Hayatımızın ne sırlı bir macera olduğunu düşündüm. Aslında hayatımız sırlanmıştı. Tıpkı arkası sırlanmış bir camın aynaya dönüşmesi gibi. Sırlanan camın ayna olabilmesi için bir tarafını karartıp, karanlıklara bakması gerekir. Böylece ayna bizi yansıtsın, bizden olanı göstersin. O sırlı aynaya baktığımızda gördüğümüz şeyle yine baktığımızda hissettiğimiz şey arasında bir de fark vardı tabii. Hepimizin irili ufaklı sırları olduğu gerçeğini yansıttı. Ruhumuzun aynasının bir tarafı karanlıktı. Hayatın sırlı aynası gizemliydi.

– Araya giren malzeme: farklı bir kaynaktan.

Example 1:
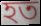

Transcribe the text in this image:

হত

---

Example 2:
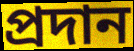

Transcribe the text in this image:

প্রদান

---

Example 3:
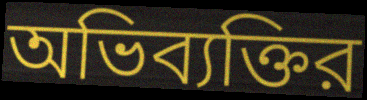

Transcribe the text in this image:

অভিব্যক্তির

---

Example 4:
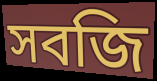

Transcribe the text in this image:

সবজি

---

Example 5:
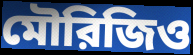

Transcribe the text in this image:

মৌরিজিও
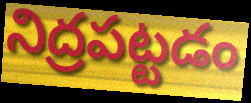
నిద్రపట్టడం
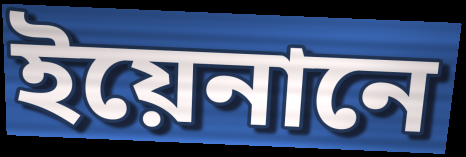
ইয়েনানে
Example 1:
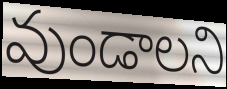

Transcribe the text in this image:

వుండాలని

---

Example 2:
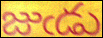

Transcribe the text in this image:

జుఁడు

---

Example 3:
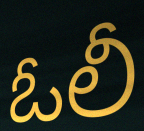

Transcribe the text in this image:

ఓలీ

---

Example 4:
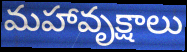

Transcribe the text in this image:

మహావృక్షాలు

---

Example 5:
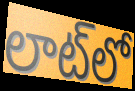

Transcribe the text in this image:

Sırlı aynada yansıyan sırlarımız zaman zaman ama muzip bir biçimde gülümsüyordu. Hayatın sırlar vadisi öyle parlak öyle renkli ve öyle hareketliydi ki, sırlı aynaların bile onları içinde sırlayıp saklamaya neredeyse gücü yetmeyecekti.

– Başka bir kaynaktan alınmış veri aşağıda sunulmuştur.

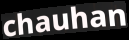
chauhan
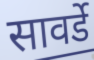
सावर्डे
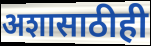
अशासाठीही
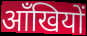
आँखियों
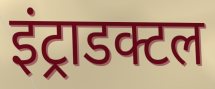
इंट्राडक्टल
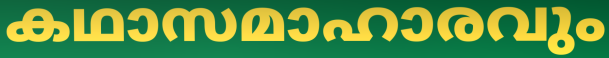
കഥാസമാഹാരവും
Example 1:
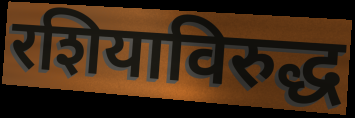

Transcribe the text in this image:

रशियाविरुद्ध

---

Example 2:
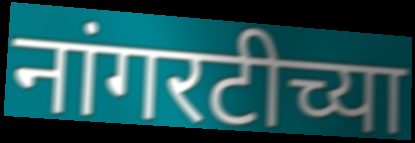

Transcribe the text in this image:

नांगरटीच्या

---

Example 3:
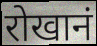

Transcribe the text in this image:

रोखानं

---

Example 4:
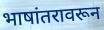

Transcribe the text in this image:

भाषांतरावरून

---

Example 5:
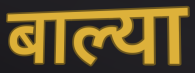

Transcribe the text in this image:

बाल्या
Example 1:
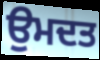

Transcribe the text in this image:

ਉਮਦਤ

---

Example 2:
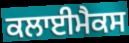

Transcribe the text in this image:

ਕਲਾਈਮੈਕਸ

Her beşer sırlıdır, her beşerin sırları vardır ve aslında olması da gerekir. Sırları olan insan büyük yalanlar söyleyemez, sırları olan insan kimseyi yargılayamaz, yadsıyamaz, sırları olan insan kimseyi kendinden aşağı göremez, sırları olan insanın ruhu tıpkı bir okyanus gibi birçok esrarlı ve keşfedilmemiş güzelliği de içinde barındırır. Sırlarla sırlanmış hayat aynası, bir an gelir bütün gerçekleri sadece aynanın gerçek sahibine yansıtır. Sırlarla sırlanmış aynanın sahibi yeri gelince ortaya çıkardığı veya aşikâr ettiği aynasının sırlarını yine kendi ruh dünyasında sırlayarak, ruhunun en kuytularına kaldırır. Sırlar bir nevi simyadır. Sırlar insanın ruh dünyasını rengârenk boyar ve ayrı bir değer katar.

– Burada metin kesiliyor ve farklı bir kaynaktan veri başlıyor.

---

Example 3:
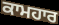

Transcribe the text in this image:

ਕਾਮਹਾਰ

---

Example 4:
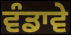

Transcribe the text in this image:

ਵੰਡਾਵੇ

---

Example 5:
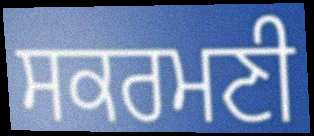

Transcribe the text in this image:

ਸਕਰਮਣੀ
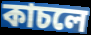
কাচলে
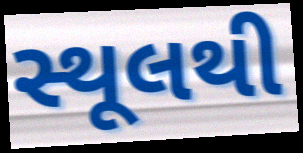
સ્થૂલથી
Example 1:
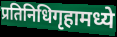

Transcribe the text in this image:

प्रतिनिधिगृहामध्ये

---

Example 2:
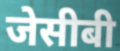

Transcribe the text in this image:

जेसीबी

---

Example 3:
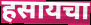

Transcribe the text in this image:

हसायचा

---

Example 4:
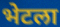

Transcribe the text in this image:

भेटला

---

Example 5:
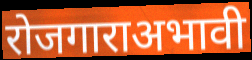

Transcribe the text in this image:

रोजगाराअभावी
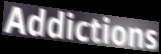
Addictions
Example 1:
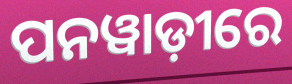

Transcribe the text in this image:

ପନୱାଡ଼ୀରେ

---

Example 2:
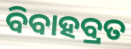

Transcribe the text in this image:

ବିବାହବ୍ରତ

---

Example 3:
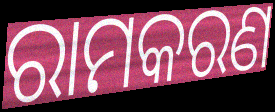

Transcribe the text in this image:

ରାମକରଣ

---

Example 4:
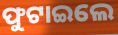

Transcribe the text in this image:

ଫୁଟାଇଲେ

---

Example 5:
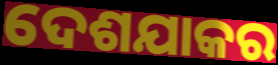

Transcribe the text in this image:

ଦେଶଯାକର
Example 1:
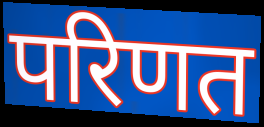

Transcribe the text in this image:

परिणत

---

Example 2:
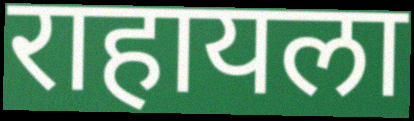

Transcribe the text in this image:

राहायला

Sır deyince akla daha çok gizem veya bir günah gelir. Oysa sır ruhta mucizevî bir dönüşüm başlatabilen tılsımlı bir güçtür. Sır, bazen hayat içinde insan aklının yetmediği birçok şeydir. Doğa sırlıdır mesela, insan yaratılışı sırlıdır, insan sırlıdır, insan ruhu kat be kat sırlıdır, kâinat sırlıdır. En güzel, en muhteşem sır ise yaratıcıdır. Sır hem gizemi, hem hayali, hem bir ideali, bazen bir düşünceyi bazen de biraz günahı, miktarsızca sevabı içinde barındırır. Misal, kimselere söylemeden yaptığımız iyilikler, kimselere söylemeden yaşadığımız ve yaşattığımız kimi güzel kimi ürküten duygular, kimi zaman da heyecan veren anlar.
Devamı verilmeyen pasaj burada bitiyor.